男孩家裡在農村,一排建得漂漂亮亮,整整齊齊的小樓房的盡頭,是一家低矮的平房。記者們走進去時,一家人正在準備吃飯,看得出孩子父母都不大,三四十歲,但是模樣憔悴,衣著樸素,眼角眉梢早早顯出了蒼老的皺紋。
孩子坐在門前石凳上乖乖看書。
記者們問他:“你為什麼不和其他小朋友去玩呀。”
小男孩低頭說:“我跑不快,他們說帶著我玩沒意思。”
記者又問他:“你看的什麼書?”
小男孩將書立起來,露出外面書的封面,是一本小學語文課本。書的邊角都壓得整整齊齊,看得出保護得很精心,內頁一些地方被摩挲的泛黃。
記者問他:“上一年級了?書看得懂嗎?”
小男孩搖搖頭:“我沒上學。媽媽說,給我治好了病就送我去上學。”
記者啞然。
經過和小男孩家長的交涉後,記者們才知道,因為小孩的病情,農村的學校不敢收,怕孩子除了什麼意外,責任擔不起。
孩子父母抹著淚:“誰不想送孩子去上學呢。平時我們都要去做事,別的孩子都去上學了,只有他一個人在家裡,沒有玩伴,我們看著都心疼。”
記者無言:“那孩子的手術?”
孩子父母:“醫生說,娃兒的病情不能再拖了。今年必須做搭橋手術,可那手術費得大幾十萬呢。要不是沒有那個沈氏娛樂的‘陽光歌唱’計劃,我都不知道要怎麼辦……”
記者一愣:“什麼計劃?”
孩子父母:“沈氏娛樂的陽光歌唱計劃。就是他們,做慈善的,專門幫我們這種小娃兒生了病,沒錢治病的,那個公司老闆是個大好人呢。我住在城裡的小姑看到了這個計劃。看見我們家娃兒符合資助條件,就給我們報了名,沒想到居然通過了……下個月做手術的時候,會有工作人員和我們一起去。幫我們報銷一部分醫院費……幸虧有他們,不然我都不知道到時候,我的娃兒該怎麼辦……”
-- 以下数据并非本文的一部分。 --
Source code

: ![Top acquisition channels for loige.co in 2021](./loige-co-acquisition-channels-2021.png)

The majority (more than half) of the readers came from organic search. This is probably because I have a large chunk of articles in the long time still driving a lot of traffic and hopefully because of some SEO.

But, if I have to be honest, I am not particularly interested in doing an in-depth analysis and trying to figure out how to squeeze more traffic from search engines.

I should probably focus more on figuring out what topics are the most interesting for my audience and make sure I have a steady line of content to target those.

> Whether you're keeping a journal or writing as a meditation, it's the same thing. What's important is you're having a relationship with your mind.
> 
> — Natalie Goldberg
從表情上看,記者們也是頭一次知道這情況。沒想到會這麼巧,採訪的對象正好是一個沈氏娛樂受到資助的孩子。
第二個孩子是自閉症。
這次是在城郊的小巷子裡。一家人擠在一個不到四十平米的小房子裡。房間只有一個小小的窗戶,裡面到處堆著雜物,頗為雜亂,最裡面一張小床蜷著一個五六歲的小姑娘,衣服髒髒的,只顧著低頭看自己的手,不和人說話。
記者將攝像機對準小姑娘。
小姑娘一點兒反應都沒有。
當記者試圖去接近小姑娘時,卻被小姑娘驚惶地躲開了。記者退避的反應慢了一些,還被小孩子重重的咬了一下。
孩子媽媽忙和記者道歉。
記者擺擺手,道:“沒事。”
孩子媽媽還是趕緊給記者拿了包紮和消毒的用具,一面遞給記者,看著記者包紮,一面道:“這孩子從一兩歲就這樣。周圍人都說孩子是傻了,讓我們再生一個。可我捨不得,後來花了錢去給孩子檢查,醫生告訴我孩子這是自閉症……我哪裡聽過這個名字啊……醫生還說,孩子在家裡要特殊教育,如果沒有條件,最好送到一些專門的學校裡。可是我們沒有錢……孩子年紀眼看就大了……”
記者又問道:“那你們打算怎麼辦呢?”
孩子媽媽道:“本來,我都打算去賣房子了。這輩子攤上了,這孩子我不管還有誰管呢。砸鍋賣鐵也要把她養大,後來,還是虧了沈氏娛樂,他們知道了我的情況,給孩子報了名,還說以後學費都由他們承擔,只要能夠治好孩子的病……我真的不知道說什麼好。對了,你們是電視臺吧,能播出嗎?我想讓你們幫我給那個沈氏娛樂的老闆說一聲感謝……除了這個,我也不知道能夠和她說些什麼了……”
記者表情複雜。
在接下來的報道里,還有幾處提到了沈氏娛樂陽光歌唱計劃,都是被採訪的家長主動提的,再三要求一定要記者們幫他們把感激帶到。
……
節目總長一個小時。
裡面提及沈氏娛樂陽光歌唱計劃的約有十分鐘左右,都是在問及孩子的未來和治療計劃時,孩子家長主動提及的。
節目播出立刻引發熱議。
因為是國家電視臺的節目,而且是關心社會熱點的深度報道。所以收視率雖然比不得一些當紅節目高,但也不算低。
眾人在國家電視臺上看到沈氏娛樂都驚了。
無他,沈氏娛樂最近太紅了。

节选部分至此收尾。